A third-party data breach—also known as a supply chain attack—occurs when malicious actors compromise a vendor, supplier, contractor, or other organization to access the sensitive information of its customers, clients, or partners. A breach at one firm can compromise data across multiple clients. The Kelly Benefits data breach, for example, affected nine client companies.
As technology advances and global supply chains grow more complex, these breaches are becoming more common.
- Research from IT services and consulting firm Miratech found that 61% of companies reported a third-party breach in 2023—a nearly 50% increase over the previous year and three times higher than in 2021.
- The Identity Theft Resource Center reports that, from 2018 to 2023, the number of organizations impacted by supply chain attacks surged more than 2,600%, while the number of entities impacted went from 101 to 2,769 over the same period.
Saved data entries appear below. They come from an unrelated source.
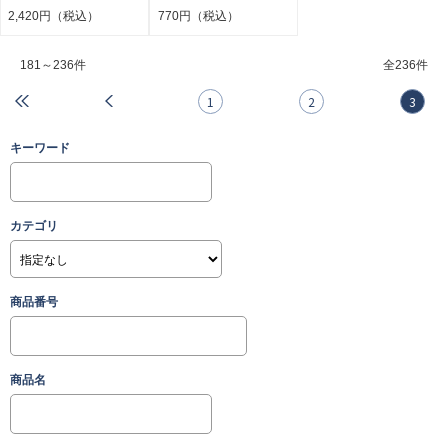
2,420円（税込）
770円（税込）
181～236件
全
236件
1
2
3
キーワード
カテゴリ
商品番号
商品名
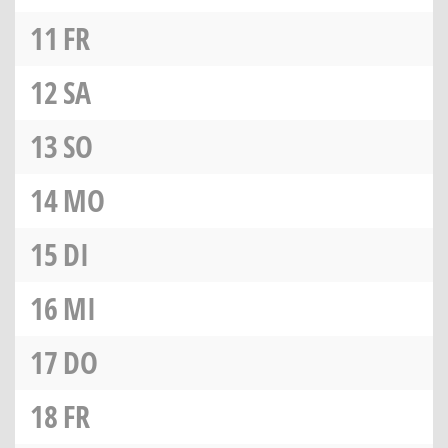
11
FR
12
SA
13
SO
14
MO
15
DI
16
MI
17
DO
18
FR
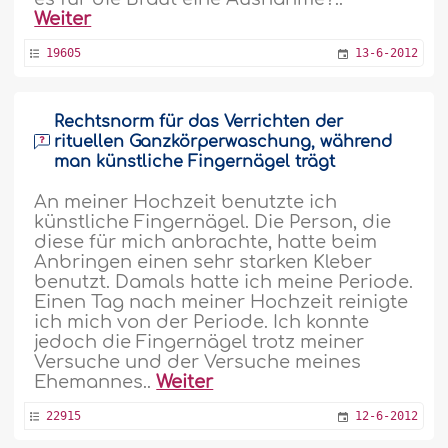
Weiter
19605
13-6-2012
Rechtsnorm für das Verrichten der
rituellen Ganzkörperwaschung, während
man künstliche Fingernägel trägt
An meiner Hochzeit benutzte ich
künstliche Fingernägel. Die Person, die
diese für mich anbrachte, hatte beim
Anbringen einen sehr starken Kleber
benutzt. Damals hatte ich meine Periode.
Einen Tag nach meiner Hochzeit reinigte
ich mich von der Periode. Ich konnte
jedoch die Fingernägel trotz meiner
Versuche und der Versuche meines
Ehemannes..
Weiter
22915
12-6-2012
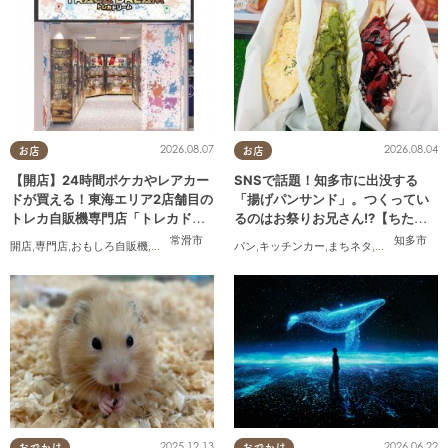
2026.08.07
2026.08.04
お店
お店
【開店】24時間ポケカやレアカー
SNSで話題！知多市に出没する
ドが買える！東海エリア2店舗目の
「揚げパンサンド」。つくってい
トレカ自販機専門店「トレカドリ
るのはお祭りお兄さん!?【ちたま
ーム」が常滑市に8/7(金)オープン
る調査隊#55】
常滑市
知多市
開店
,
専門店
,
おもしろ自販機
,
カップル
,
おひとりさま
パン
,
キッチンカー
,
友人
,
トレンド
,
まちネタ
,
ちたまる調査
2025.12.13
2026.06.22
おでかけ
おでかけ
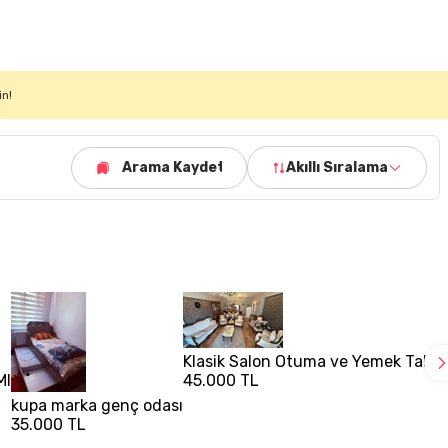
in!
Arama Kaydet
Akıllı Sıralama
Klasik Salon Otuma ve Yemek Takım
MI
45.000 TL
kupa marka genç odası
35.000 TL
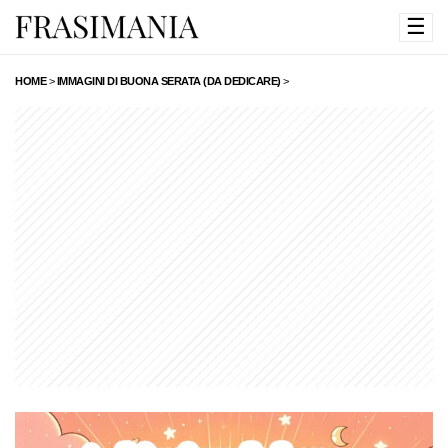
☰
HOME
>
IMMAGINI DI BUONA SERATA (DA DEDICARE)
>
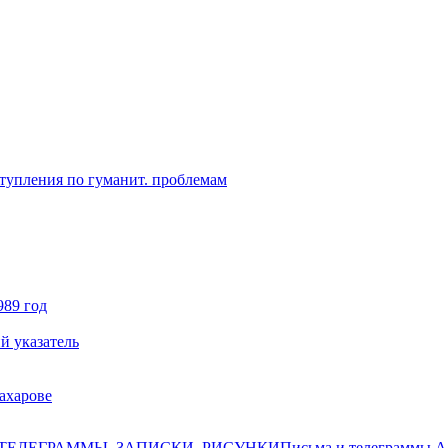
ступления по гуманит. проблемам
989 год
й указатель
ахарове
ТЕЛЕГРАММЫ, ЗАПИСКИ, РИСУНКИ
Письма и телеграммы А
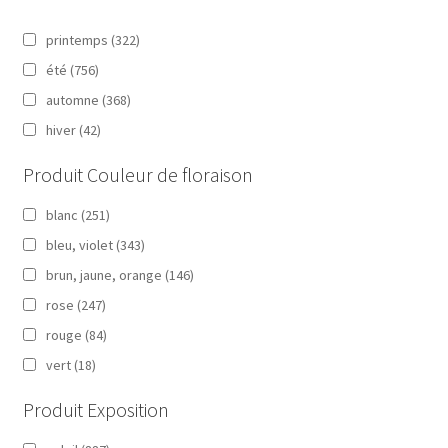
printemps
(322)
été
(756)
automne
(368)
hiver
(42)
Produit Couleur de floraison
blanc
(251)
bleu, violet
(343)
brun, jaune, orange
(146)
rose
(247)
rouge
(84)
vert
(18)
Produit Exposition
- Verizon’s 2025 Data Breach Investigations Report found that third-party involvement in breaches doubled from 15 to 30% last year.
Data breaches in the professional services sector are on the rise, increasing from 3% in 2022 to 14% in 2023, reports Kroll. Last year, the professional services industry was the third-most breached, behind healthcare and finance.
Milberg: A National Leader in Privacy and Consumer Protection
Milberg’s Thomas A Pacheco and Mariya Weekes are representing the plaintiff and a proposed nationwide class consisting of the following:
- All individuals residing in the United States whose private information was accessed and/or acquired by an unauthorized party as a result of the Kelly Benefits data breach, including those who received notice of the data breach.
Over a recent 3-year period, Milberg settled more than 50 class actions involving privacy violations in state and federal courts across the country as lead or co-lead counsel—more than any other plaintiffs’ class action firm in the country. Milberg is also responsible for developing favorable case law that many plaintiffs rely on in cybersecurity and privacy litigation.
Since 1965, Milberg has filed thousands of class action lawsuits, recovered billions of dollars for our clients, set groundbreaking legal precedents, and used litigation to protect consumer rights.